LE GRAND PORT MARITIME DE [Localité 1], demeurant [Adresse 2]

représentée par Me Nicolas FALQUE, avocat au barreau de MARSEILLE

INTIME

Monsieur [L] [P], demeurant [Adresse 1]

représenté par Me Antoine LOUNIS, avocat au barreau d'AIX-EN-PROVENCE

*-*-*-*-*

COMPOSITION DE LA COUR

En application des dispositions de l'article 945-1 du Code de Procédure Civile, l'affaire a été débattue le 10 Avril 2013, en audience publique, les parties ne s'y étant pas opposées, devant Monsieur Jean-Pierre MASIA, Président de Chambre, chargé d'instruire l'affaire.

Ce magistrat a rendu compte des plaidoiries dans le délibéré de la Cour composée de :

Monsieur Jean-Pierre MASIA, Président de Chambre

Monsieur Philippe ASNARD, Conseiller

Madame Nathalie VAUCHERET, Conseiller

Greffier lors des débats : Monsieur Guy MELLE.
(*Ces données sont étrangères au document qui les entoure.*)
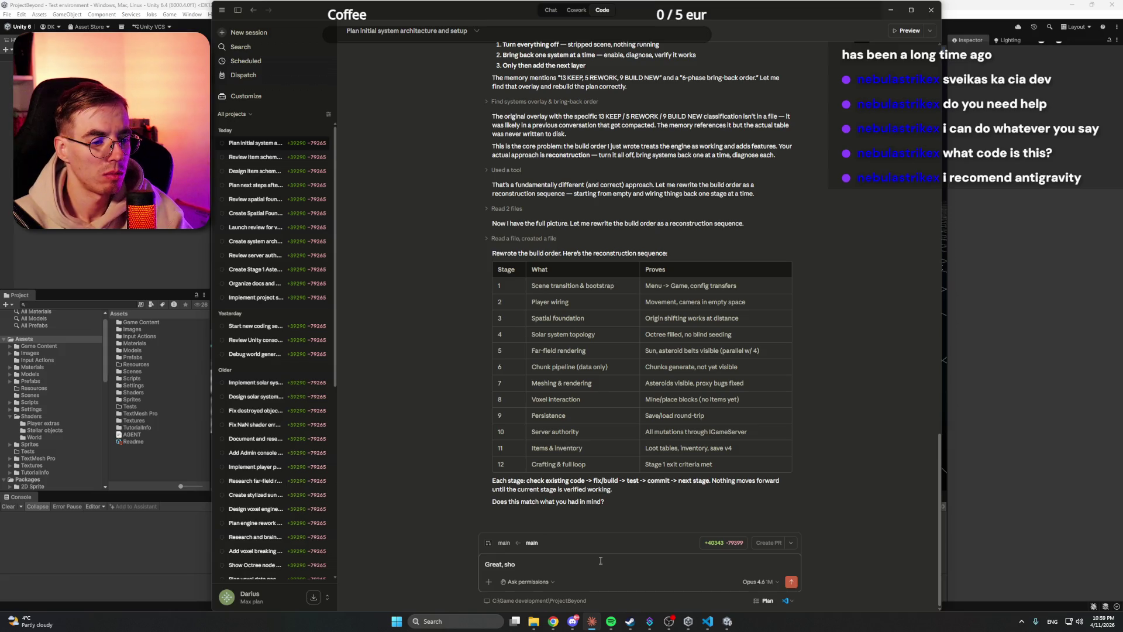
pyautogui.write('uyld we')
Les parties ont été avisées que le prononcé public de la décision aurait lieu par mise à disposition au greffe le 06 Juin 2013

ARRÊT

Contradictoire,

Prononcé par mise à disposition au greffe le 06 Juin 2013

Signé par Monsieur Jean-Pierre MASIA, Président de Chambre et Monsieur Guy MELLE, greffier auquel la minute de la décision a été remise par le magistrat signataire.

FAITS ET PROCEDURE

Monsieur [L] [P] a travaillé pour le compte du PORT AUTONOME DE [Localité 1] (PAM) devenu LE GRAND PORT MARITIME DE [Localité 1], (GPMM) Etablissement Public de l'Etat, du 27 juin 1974 au 31 janvier 2005 en qualité d'ouvrier professionnel. Il a démissionné afin de bénéficier du dispositif ACAATA (allocation de cessation anticipée d'activité des travailleurs de l'amiante) prévu par l'article 41 de la loi du 23 décembre 1998).

Le GPMM a été inscrit par arrêté du 7 juillet 2000 sur la liste des établissements susceptibles d'ouvrir droit à ce dispositif .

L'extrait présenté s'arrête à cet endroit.